I got that no function existed. $ m = n = 0$ gives $ f(f(0)) = f(0)$, then $ m = 0, n = f(0)$ gives $ f(0) = 0$. $ m = 0$ gives $ f(f(n)) =-n$. Suppose that $ f(1) = a$. Then $ f(a) =-1$, $ f(-1) =-a$, and $ f(-a) = 1$. We can see here that $ a$ can't be $ 0$, $ 1$, or $ -1$. But now let $ m = 1, n =-a$. We get $ f(2) = 2a$. We can induct to show that $ f(n) = na$ for all $ n\in\mathbb{Z}$. But now consider $ n = a$. We get $ f(a) = a^{2}\neq-1$, contradiction.

MellowMelon wrote: I got that no function existed. That is indeed correct.

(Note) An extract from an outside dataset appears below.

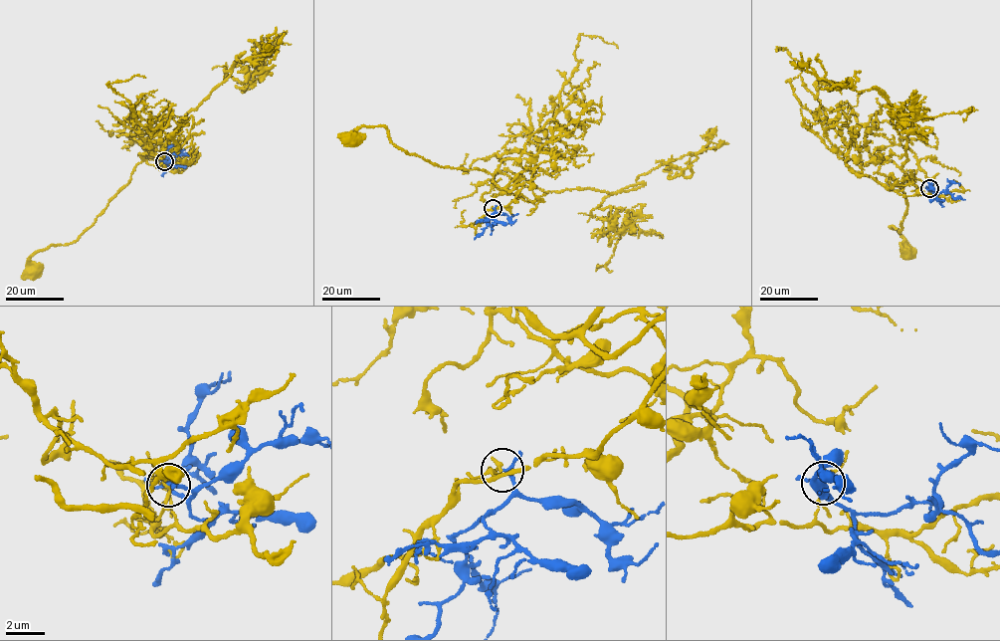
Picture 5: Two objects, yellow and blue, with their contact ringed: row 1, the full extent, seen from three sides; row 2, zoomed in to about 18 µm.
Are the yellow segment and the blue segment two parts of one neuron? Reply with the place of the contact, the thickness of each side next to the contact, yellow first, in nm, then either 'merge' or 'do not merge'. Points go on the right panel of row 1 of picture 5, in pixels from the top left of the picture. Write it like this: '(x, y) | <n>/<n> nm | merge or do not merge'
(929, 188) | 150/160 nm | do not merge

Let $P(m,n)$ be $f(m+f(n))=f(m)-n$.It is easy to show that $f$ is bijective. $P(0,0)\Rightarrow f(f(0))=f(0)$.From injectivity,$f(0)=0$. $P(0,n)\Rightarrow f(f(n))=-n$.Then $f(m+f(n))=f(m)+f(f(n))$.From surjectivity,$f(m+n)=f(m)+f(n)(\forall m,n\in \mathbb{Z})$.This is Cauchy equation.Hence ∃$c\in \mathbb{Z}$ s.t. $f(m)=cm$.Substituting this into $P(m,n)$,$c^2n=-n$ which implies $c^2=-1$.This is absurd.Therefore there is no such $f$.$\blacksquare$

Let $P(m,n)$ denote the given assertion. $P(0,0)\implies f(f(0))=f(0) \text{ and } P(0,f(0))\implies f(0)=0.$ $P(0,n)\implies f(f(n))=-n.$ So $f$ is surjective, let $f(z)=y.$ $P(x,z)\implies f(x+y)=f(x)+f(y).$ So the well known solution is $f(x)=kx,$ checking yields a contradiction. So no function exists.